TACO: Tackling Over-correction in Federated Learning with Tailored Adaptive Correction
Weijie Liu, Ziwei Zhan, Carlee Joe-Wong, Edith Ngai, Jingpu Duan, Deke Guo, Xu Chen, Xiaoxi Zhang
TL;DR
This paper tackles federated learning under non-IID data by unveiling a hidden over-correction phenomenon caused by uniform correction coefficients in existing methods. It introduces TACO, a lightweight algorithm that assigns client-specific correction factors based on local gradient magnitude and direction and uses a tailored aggregation rule, along with freeloaders detection, to steer local models toward the global optimum with minimal overhead. The authors provide a convergence analysis showing how over-correction can harm convergence and demonstrate, across eight datasets and 20–100 clients, that TACO delivers superior round-to-accuracy and time-to-accuracy performance while maintaining robustness to adversarial behavior. The work offers practical improvements for edge FL by balancing convergence, efficiency, and resilience to freeloaders.
Abstract
Non-independent and identically distributed (Non-IID) data across edge clients have long posed significant challenges to federated learning (FL) training in edge computing environments. Prior works have proposed various methods to mitigate this statistical heterogeneity. While these works can achieve good theoretical performance, in this work we provide the first investigation into a hidden over-correction phenomenon brought by the uniform model correction coefficients across clients adopted by existing methods.
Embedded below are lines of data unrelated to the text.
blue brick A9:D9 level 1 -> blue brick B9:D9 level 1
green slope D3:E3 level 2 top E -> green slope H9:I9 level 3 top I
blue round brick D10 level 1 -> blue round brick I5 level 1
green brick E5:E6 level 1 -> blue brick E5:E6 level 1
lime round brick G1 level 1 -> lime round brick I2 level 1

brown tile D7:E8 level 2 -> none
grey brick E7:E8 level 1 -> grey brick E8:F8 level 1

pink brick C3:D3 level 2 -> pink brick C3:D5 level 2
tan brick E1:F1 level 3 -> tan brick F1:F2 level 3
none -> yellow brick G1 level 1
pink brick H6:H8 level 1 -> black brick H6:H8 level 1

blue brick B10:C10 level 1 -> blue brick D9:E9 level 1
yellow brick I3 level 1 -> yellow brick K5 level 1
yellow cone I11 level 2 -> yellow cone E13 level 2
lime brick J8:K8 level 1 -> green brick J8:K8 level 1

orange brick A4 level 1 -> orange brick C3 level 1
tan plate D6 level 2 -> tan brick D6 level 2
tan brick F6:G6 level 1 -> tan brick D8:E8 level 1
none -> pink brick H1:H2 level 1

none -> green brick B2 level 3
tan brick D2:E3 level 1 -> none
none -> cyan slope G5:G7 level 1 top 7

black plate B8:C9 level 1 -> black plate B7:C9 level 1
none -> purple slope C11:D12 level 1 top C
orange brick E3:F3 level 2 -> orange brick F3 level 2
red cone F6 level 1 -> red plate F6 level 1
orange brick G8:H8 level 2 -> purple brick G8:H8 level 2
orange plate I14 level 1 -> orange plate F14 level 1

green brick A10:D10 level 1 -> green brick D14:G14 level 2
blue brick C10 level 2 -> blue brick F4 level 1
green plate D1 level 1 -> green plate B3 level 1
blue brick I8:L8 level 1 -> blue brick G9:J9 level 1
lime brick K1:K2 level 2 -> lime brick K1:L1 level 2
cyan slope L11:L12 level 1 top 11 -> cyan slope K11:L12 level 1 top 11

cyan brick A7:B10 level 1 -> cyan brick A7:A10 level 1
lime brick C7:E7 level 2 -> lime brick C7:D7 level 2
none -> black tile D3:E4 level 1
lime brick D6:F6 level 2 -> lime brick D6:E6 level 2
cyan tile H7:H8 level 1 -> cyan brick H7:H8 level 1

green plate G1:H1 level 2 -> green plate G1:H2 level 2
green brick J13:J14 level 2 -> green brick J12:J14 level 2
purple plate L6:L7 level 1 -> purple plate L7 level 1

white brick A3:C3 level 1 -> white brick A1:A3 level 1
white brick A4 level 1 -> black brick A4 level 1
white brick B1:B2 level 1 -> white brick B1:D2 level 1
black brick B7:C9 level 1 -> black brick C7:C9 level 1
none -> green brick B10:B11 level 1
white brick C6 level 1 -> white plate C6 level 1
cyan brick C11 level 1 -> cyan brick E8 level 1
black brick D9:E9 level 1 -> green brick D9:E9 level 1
Such over-correction could degrade model performance and even cause failures in model convergence. To address this, we propose TACO, a novel algorithm that addresses the non-IID nature of clients' data by implementing fine-grained, client-specific gradient correction and model aggregation, steering local models towards a more accurate global optimum. Moreover, we verify that leading FL algorithms generally have better model accuracy in terms of communication rounds rather than wall-clock time, resulting from their extra computation overhead imposed on clients. To enhance the training efficiency, TACO deploys a lightweight model correction and tailored aggregation approach that requires minimum computation overhead and no extra information beyond the synchronized model parameters. To validate TACO's effectiveness, we present the first FL convergence analysis that reveals the root cause of over-correction. Extensive experiments across various datasets confirm TACO's superior and stable performance in practice.